▸ Work required: All records, exactly as written, minus the pictures: copy them out.

▸ Lens and sensor parameters:
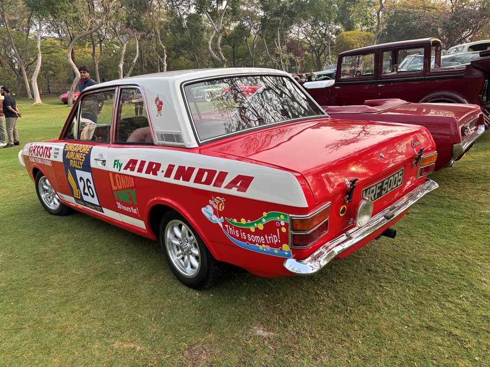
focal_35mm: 26
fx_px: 368
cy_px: 184
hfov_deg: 67.3
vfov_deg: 53.1
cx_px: 245
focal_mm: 5.96
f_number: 1.6
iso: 50
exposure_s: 1/597
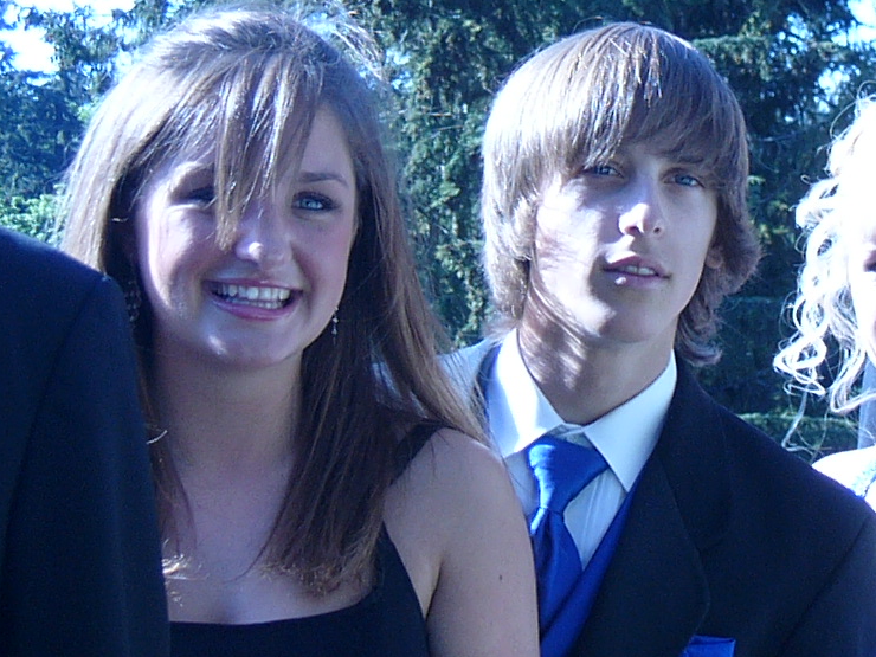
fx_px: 4201
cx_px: 539
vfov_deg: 8.9
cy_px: 149
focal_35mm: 166
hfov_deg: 11.9
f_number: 3.7
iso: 50
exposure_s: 1/160
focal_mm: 10
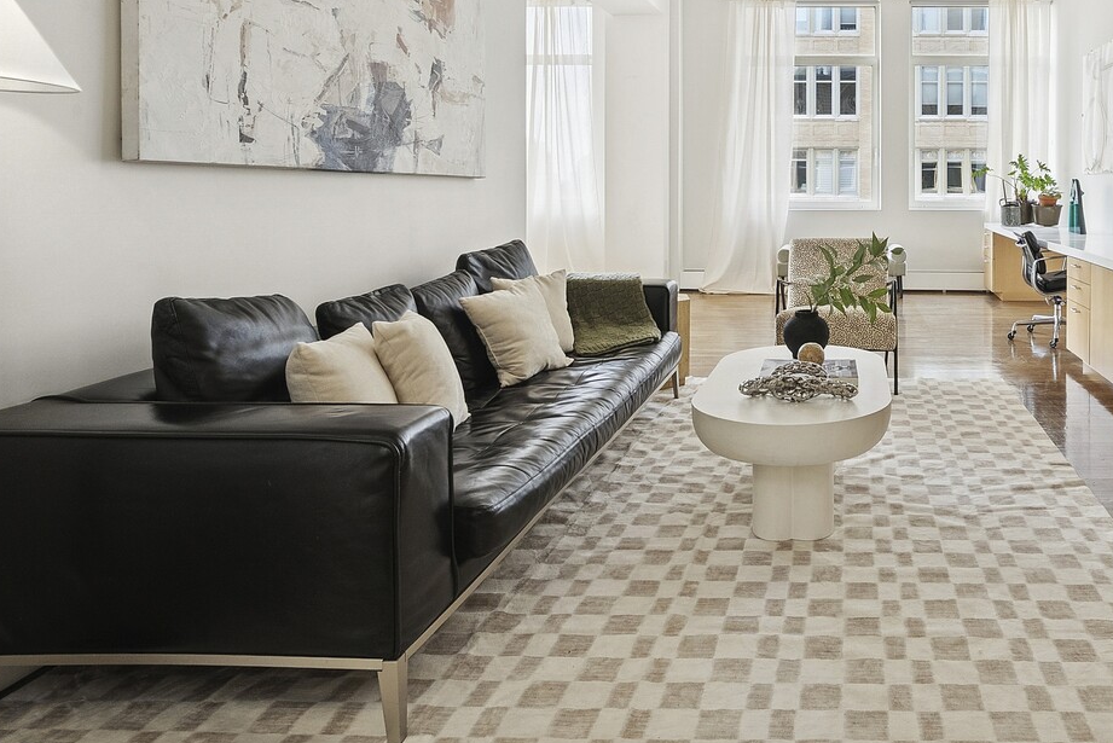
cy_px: 193
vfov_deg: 47.9
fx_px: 804
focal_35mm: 26
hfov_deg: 65.3
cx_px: 830
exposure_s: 1/30
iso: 1600
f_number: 14
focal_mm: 16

▸ Output of the exercise:
focal_35mm: 26
fx_px: 368
cy_px: 184
hfov_deg: 67.3
vfov_deg: 53.1
cx_px: 245
focal_mm: 5.96
f_number: 1.6
iso: 50
exposure_s: 1/597
fx_px: 4201
cx_px: 539
vfov_deg: 8.9
cy_px: 149
focal_35mm: 166
hfov_deg: 11.9
f_number: 3.7
iso: 50
exposure_s: 1/160
focal_mm: 10
cy_px: 193
vfov_deg: 47.9
fx_px: 804
focal_35mm: 26
hfov_deg: 65.3
cx_px: 830
exposure_s: 1/30
iso: 1600
f_number: 14
focal_mm: 16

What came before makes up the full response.